SUPPLIED PASSAGE -
▼

The Palestinian authority rules with Jordanian law which gives men reduced punishment for killing a female relative if she has brought dishonor to the family. Due to Palestinian protests, Mahmoud Abbas, President of the Palestinian Authority, promised to change the discrimatory law by the year 2010. He has not yet fulfilled his promise, however, and the law is still valid. As many as 133 women were killed in the Iraqi city of Basra alone in 2006—79 for violation of “Islamic teachings” and 47 for honor killings, according to IRIN, the news branch of the U. N. ‘s Office for the Coordination of Humanitarian Affairs.

Amnesty International claims honor killings are also conducted by armed groups, not the government, upon politically active women and those who did not follow a strict dress code, as well as women who are perceived as human rights defenders. Jordan, considered one of the most liberal countries in the Middle East still witnesses instances of honor killings. In Jordan there is minimal gender discrimination and women are permitted to vote, but men receive reduced sentences for killing their wives or female family members if they have brought dishonor to their family.

Families often have sons who are considered minors, under the age of 18, to commit the honor killings. A loophole in the juvenile law allows minors to serve time in a juvenile detention center and they are released with a clean criminal record at the age of 18. Rana Husseini, a leading journalist on the topic of honor killings, states that “under the existing law, people found guilty of committing honor killings often receive sentences as light as six months in prison”. North America A 2007 study by Dr. Amin Muhammad and Dr.

Sujay Patel of Memorial University, Canada, showed how Islamic honor killings have been brought to Canada. He wrote: “When people come and settle in Canada they can bring their traditions and forcefully follow them. In some cultures, people feel some boundaries are never to be crossed, and if someone would violate those practices or go against it, then murder is justified to them. ” He also noted that there are hundreds of cases annually in his native Pakistan. He added that “In different cultures, they can get away without being punished — the courts actually sanction them under religious contexts”.

▲

RECORDED DATA -
▼

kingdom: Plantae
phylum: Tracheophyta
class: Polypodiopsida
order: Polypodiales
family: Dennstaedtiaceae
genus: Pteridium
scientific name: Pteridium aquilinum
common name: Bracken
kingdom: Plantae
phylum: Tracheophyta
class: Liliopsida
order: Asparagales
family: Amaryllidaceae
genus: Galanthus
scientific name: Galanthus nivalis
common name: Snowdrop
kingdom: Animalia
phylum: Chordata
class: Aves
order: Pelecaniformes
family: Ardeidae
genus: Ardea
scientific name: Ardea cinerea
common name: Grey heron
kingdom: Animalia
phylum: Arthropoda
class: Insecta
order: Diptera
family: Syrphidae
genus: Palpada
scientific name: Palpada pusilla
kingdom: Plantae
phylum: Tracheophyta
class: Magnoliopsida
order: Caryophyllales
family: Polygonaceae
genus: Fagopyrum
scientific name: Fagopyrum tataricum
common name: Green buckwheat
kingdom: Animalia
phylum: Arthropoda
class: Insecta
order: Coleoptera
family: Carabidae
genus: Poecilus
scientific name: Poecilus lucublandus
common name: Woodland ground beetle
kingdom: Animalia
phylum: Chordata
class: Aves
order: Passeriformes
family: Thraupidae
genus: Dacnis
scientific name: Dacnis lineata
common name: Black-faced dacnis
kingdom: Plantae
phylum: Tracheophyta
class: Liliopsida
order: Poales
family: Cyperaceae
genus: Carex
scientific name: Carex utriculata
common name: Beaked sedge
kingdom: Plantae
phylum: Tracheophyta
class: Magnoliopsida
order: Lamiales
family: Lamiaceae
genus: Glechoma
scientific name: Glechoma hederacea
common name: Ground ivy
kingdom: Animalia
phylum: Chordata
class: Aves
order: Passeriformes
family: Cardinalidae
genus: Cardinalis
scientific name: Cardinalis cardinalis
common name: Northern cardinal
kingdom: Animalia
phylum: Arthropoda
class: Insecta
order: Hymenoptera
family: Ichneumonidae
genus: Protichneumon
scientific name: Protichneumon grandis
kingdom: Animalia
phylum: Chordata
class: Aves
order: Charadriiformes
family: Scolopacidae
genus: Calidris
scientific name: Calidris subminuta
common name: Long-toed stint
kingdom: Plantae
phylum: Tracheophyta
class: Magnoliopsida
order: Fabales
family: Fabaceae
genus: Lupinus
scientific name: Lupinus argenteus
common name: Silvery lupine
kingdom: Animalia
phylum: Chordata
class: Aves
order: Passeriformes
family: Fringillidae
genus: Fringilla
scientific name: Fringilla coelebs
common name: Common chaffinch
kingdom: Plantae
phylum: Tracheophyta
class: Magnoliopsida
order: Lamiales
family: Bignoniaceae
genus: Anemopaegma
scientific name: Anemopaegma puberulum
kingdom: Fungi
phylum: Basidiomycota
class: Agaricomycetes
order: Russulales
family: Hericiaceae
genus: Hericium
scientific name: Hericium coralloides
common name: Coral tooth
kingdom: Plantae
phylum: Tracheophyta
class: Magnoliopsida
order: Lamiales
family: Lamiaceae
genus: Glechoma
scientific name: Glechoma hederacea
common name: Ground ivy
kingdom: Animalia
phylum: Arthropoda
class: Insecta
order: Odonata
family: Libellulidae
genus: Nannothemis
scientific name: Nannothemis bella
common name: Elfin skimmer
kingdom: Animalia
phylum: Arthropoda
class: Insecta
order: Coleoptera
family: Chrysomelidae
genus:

▲

WRITTEN INSTRUCTION -
Repeat the part of the honor killings passage between "The Palestinian authority rules" and "of Humanitarian Affairs.", inclusive.

RESULT -
The Palestinian authority rules with Jordanian law which gives men reduced punishment for killing a female relative if she has brought dishonor to the family. Due to Palestinian protests, Mahmoud Abbas, President of the Palestinian Authority, promised to change the discrimatory law by the year 2010. He has not yet fulfilled his promise, however, and the law is still valid. As many as 133 women were killed in the Iraqi city of Basra alone in 2006—79 for violation of “Islamic teachings” and 47 for honor killings, according to IRIN, the news branch of the U. N. ‘s Office for the Coordination of Humanitarian Affairs.